Reputation: 1396
I'm running my first few programs in Prolog and have hit a snag in the kind of experiment I'm trying to run. Initially I was doing it on a mini-map of a few US states but I simplified it to an alphabet:
adj(a,b).
adj(b,a).
adj(b,c).
adj(c,b).
adj(c,d).
na(X, Z) :- \+adj(X, Z).
When I query for na(a, What). I don't get any responses (just a no) but if I individually check na(a,d) it, of course, naturally returns yes.
What's the explanation behind why this would happen? I've been able to get other queries to work in different programs so I'm wondering what key information I'm missing. Thanks!
Upvotes: 3
Views: 225
Reputation: 40768
Think of (\+)/1 not as logical negation, but as "not provable". \+ na(a, What)
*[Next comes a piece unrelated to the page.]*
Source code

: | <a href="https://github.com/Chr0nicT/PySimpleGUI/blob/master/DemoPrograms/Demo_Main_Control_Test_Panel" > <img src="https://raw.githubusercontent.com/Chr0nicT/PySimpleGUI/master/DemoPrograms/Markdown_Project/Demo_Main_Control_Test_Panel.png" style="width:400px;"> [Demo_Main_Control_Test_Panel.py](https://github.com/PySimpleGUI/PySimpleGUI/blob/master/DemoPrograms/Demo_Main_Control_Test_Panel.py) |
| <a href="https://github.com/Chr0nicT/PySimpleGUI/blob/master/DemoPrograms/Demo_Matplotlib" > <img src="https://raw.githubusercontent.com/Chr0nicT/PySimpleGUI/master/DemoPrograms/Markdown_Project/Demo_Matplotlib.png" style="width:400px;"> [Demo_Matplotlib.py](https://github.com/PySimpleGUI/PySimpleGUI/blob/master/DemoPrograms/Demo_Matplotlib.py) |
succeeds if and only if na(a, What)
is not provable. Since na(a, What)
yields at least one solution and is thus provable, its negation (in this sense) fails. (\+)/1 is thus logically incomplete: It fails in this case although, as you observed, there are ground values that would make it succeed. However, (\+/1) works like you expect from logical negation if its argument is ground. You can therefore solve it for example with
na(X, Y) :- country(X), country(Y), \+ adj(X, Y).
where country/1 yields ground instances of countries. Another way to solve it is to explicitly enumerate countries that are not adjacent, which is possible since the domain is finite. An advantage of this approach is that your queries are then monotonic: Adding new facts will never make a query that previously succeeded fail (this does not hold when using (\+)/1 as above). This is a nice property for declarative debugging.